Cookbook Survivor: Chelsea Monroe-Cassel, The Elder Scrolls: The Official Cookbook
Saturday's Child Works Hard for a Living
Ok, one more semi-silly genre-based cookbook. I have this author’s World of Warcraft cookbook too, but I’m not feeling very affectionate towards World of Warcraft and its corporate owner at present.
The Elder Scrolls games are certainly among my favorite ever. Food plays an important decorative role in the game environments. You see food on tables and in houses, and rather famously you can collect cabbages (and other foods) to stash in your own dwelling and they never go bad.
There aren’t that many iconic dishes in the game, however, and I don’t recall feeling the need to buff with food all that much. There is the famous sweetroll that appears in a line of constantly repeated dialogue in Skyrim, of course.

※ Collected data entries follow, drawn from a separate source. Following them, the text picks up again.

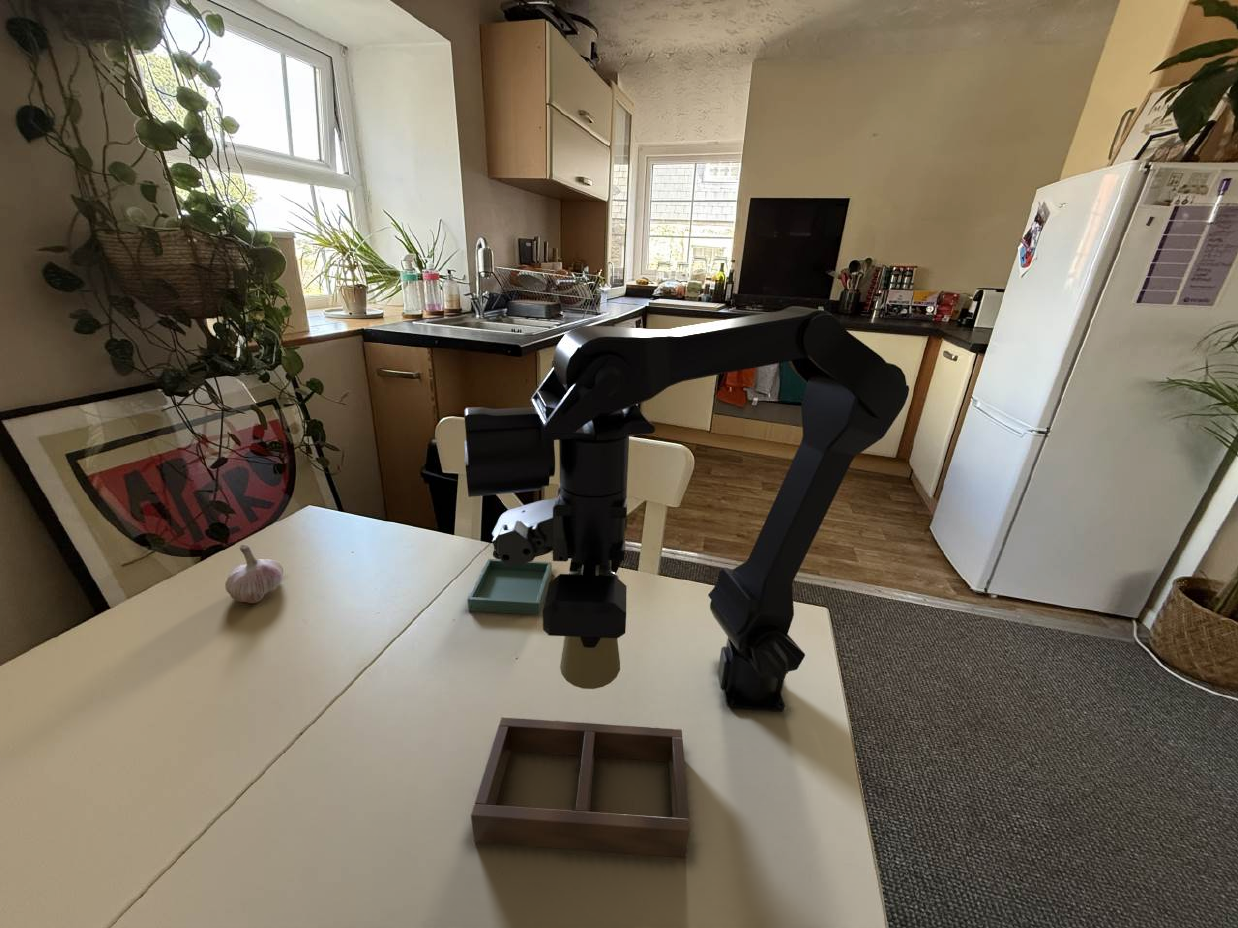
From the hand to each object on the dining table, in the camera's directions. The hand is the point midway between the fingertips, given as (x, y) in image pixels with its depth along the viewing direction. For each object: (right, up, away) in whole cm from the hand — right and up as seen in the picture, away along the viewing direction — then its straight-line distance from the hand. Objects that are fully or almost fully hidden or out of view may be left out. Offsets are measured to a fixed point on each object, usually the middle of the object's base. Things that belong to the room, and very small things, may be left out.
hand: (591, 628), depth 48 cm
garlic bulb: (-49, -3, +23) cm, 55 cm away
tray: (-13, -3, +26) cm, 29 cm away
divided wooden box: (0, -15, -2) cm, 15 cm away
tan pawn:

So the author of this cookbook had to think of some plausible dishes that fit the gameworld and that were recognizable. Interestingly, she chose to skip pork, which I think is right—I don’t remember seeing a pig in the game ever. Maybe a boar? But I’m not sure.
Honestly, no knock on the author, but it’s a pretty dull cookbook. Genre fun or not, I can’t imagine cooking from it ever outside the context of this column—this one is hanging on by its fingernails. I suppose partly because there isn’t that much that I could make from it for a party or something where all the Skyrim geeks would go “oh wow that’s XXX”, unlike the Nuka-Cola Quantum from last week.
I’m going to make the sweetroll (naturally) but that’s a dessert. For dinner, I’ll make a chicken dumpling (simple) and a “horker loaf”. Horkers are walruses, more or less, but this one is made with ground beef and canned smoked oysters, which strikes me as a combination that could either be delicious or revolting. (It’s the dish on the cover, with the bacon draped over it.) We’ll find out!